At The Phoenix Project – a whimsical journey through the eyes of an imaginary corporation’s IT leader’s day-to-day life – a large production issue is encountered in the deployment of the company’s flagship Phoenix project. This project, already behind schedule and over budget, is one of the focal points for the company’s CEO – who is very adamant that the catastrophe can be mitigated and the deployment finished promptly.

The narrator, Bill, is obviously under a tremendous amount of pressure to get the show on the road. But – being a seasoned veteran with a penchant for proper processes – he spends the majority of the rest of the book attempting to implement a saner operational schedule for the department.

This book is a great story-like representation of what it’s like to build software nowadays. The tension at multiple levels of the company’s hierarchy, an assortment of project leaders, methodologies and deployment environments, external customer pressure – all of these and more are part of a day’s work for any company with a large-enough software development organization (the number of which is increasing rapidly as more and more processes start revolving around software).

Software engineering organization

It’s interesting to explore what we – as engineers and engineering leaders – have been doing in order to ensure that catastrophes like the one depicted earlier do not repeat themselves with every new version launch. As a discipline, software engineering has made leaps and bounds – infrastructure-wise – since the days of extremely costly dedicated servers in on-prem data centers. It’s cheaper and faster than ever to get your application into production by signing up to a cloud provider, defining your required resources and topology, and clicking a button or running a command to deploy.

This increased agility is not limited to the hardware that we run our software on and to the basic software components we use to scaffold our applications – the process side of things has drastically improved as well. We now have full-fledged, mostly automated processes, around getting software from development to production – “The CI/CD Pipeline” – that makes sure that every piece of software is cared for on every front before reaching the customer’s eyes. In addition, these processes ensure that the entire workflow is faster, more reliable and less fragmented.

But, the value our software brings is only measured when it reaches the hands of our users – i.e. when it hits production. Software can only truly be evaluated by the effect it leaves on the daily lives of our customers, and as such – we need to make sure that the same agility is extended to the “right”-hand side of the SDLC – into the frontier of production environments.

The last stage of CI/CD

Before we dive into how to make sure the processes in our production environments are as streamlined as the ones earlier in the process, let’s first take a closer look at the earlier steps our software takes before it’s released into the wild.

Early Stage Agility

Getting a piece of software from development to production entails, roughly, the following stages:

 

Dev, build, test

 

    1. Development – Source code is written into a source code repository – usually using a VCS (Version Control System) like Git.
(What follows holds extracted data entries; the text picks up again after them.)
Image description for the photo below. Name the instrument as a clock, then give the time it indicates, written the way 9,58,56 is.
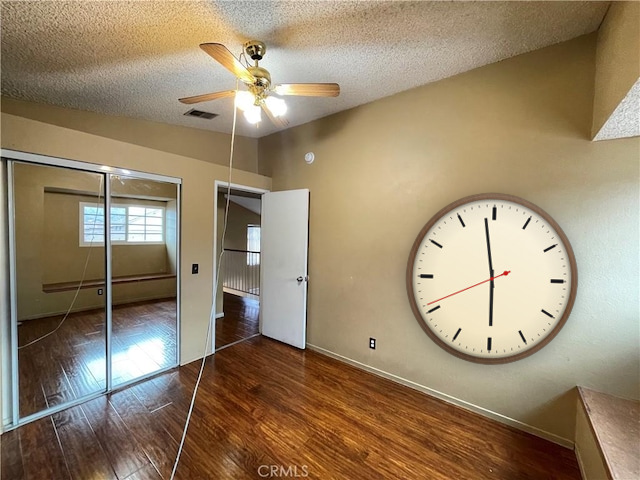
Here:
5,58,41
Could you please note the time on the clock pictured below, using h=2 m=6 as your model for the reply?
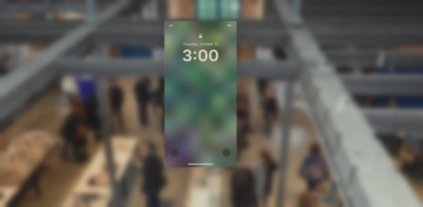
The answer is h=3 m=0
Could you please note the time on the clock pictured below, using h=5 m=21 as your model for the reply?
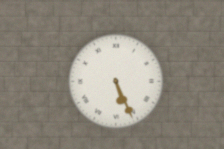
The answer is h=5 m=26
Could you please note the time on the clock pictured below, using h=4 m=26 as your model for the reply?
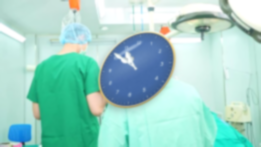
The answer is h=10 m=51
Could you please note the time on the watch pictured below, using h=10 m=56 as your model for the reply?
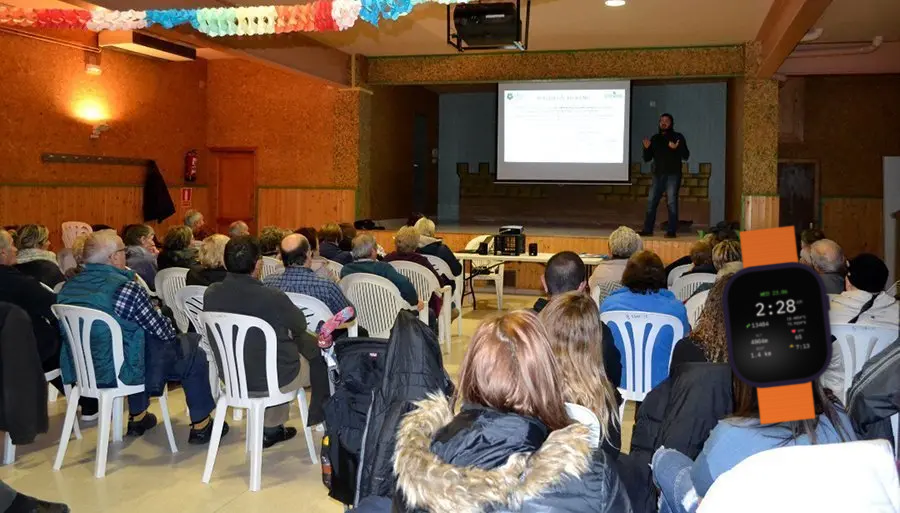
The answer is h=2 m=28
The main codebase is often hosted on a centralised repository on either a managed service or an on-prem solution, which acts as a single source of truth (SSOT) for the application versions and as a remote backup. This allows for multiple participants to simultaneously develop, with the final codebase always synchronized from one place.
    2. Build – In order to make sure the software functions properly, a build process that sets up the environment, fetches all the necessary dependencies and builds the final application is performed.
    3. Testing – Before code can actually be added into the centralised location (known as “integration” of the new code), a test suite is executed against it to ensure compatibility with the existing codebase.
      This continuous addition of new code to the codebase following the build and test phases is often referred to as CI – Continuous Integration – and the machines that host the endeavour are often colloquially referred to as “CI Servers” (or, in some places, simply as “Build Servers”).
      Continuous integration (CI)
      Once the code is “confirmed working” following the test suites, it needs to be prepared for deployment and then deployed to production:

Code working

  1. Creating Artifacts – In a world with hundreds of different deployment targets including VMs, containers, Kubernetes pods, serverless functions, bare metal servers and others, creating the artifacts and the related configuration and metadata can be quite an ordeal. This endeavor gets even more tiresome if you are not working with a monolith application but in a distributed microservices architecture, where every release is composed of dozens (and sometimes hundreds) of different types of artifacts – one for each service.
  2. Deploying Artifacts – Once the artifacts are created, we also need to get them to the production machines. This usually entails communicating with the target platforms to announce the arrival of the new version, and waiting for confirmation of a successful deployment.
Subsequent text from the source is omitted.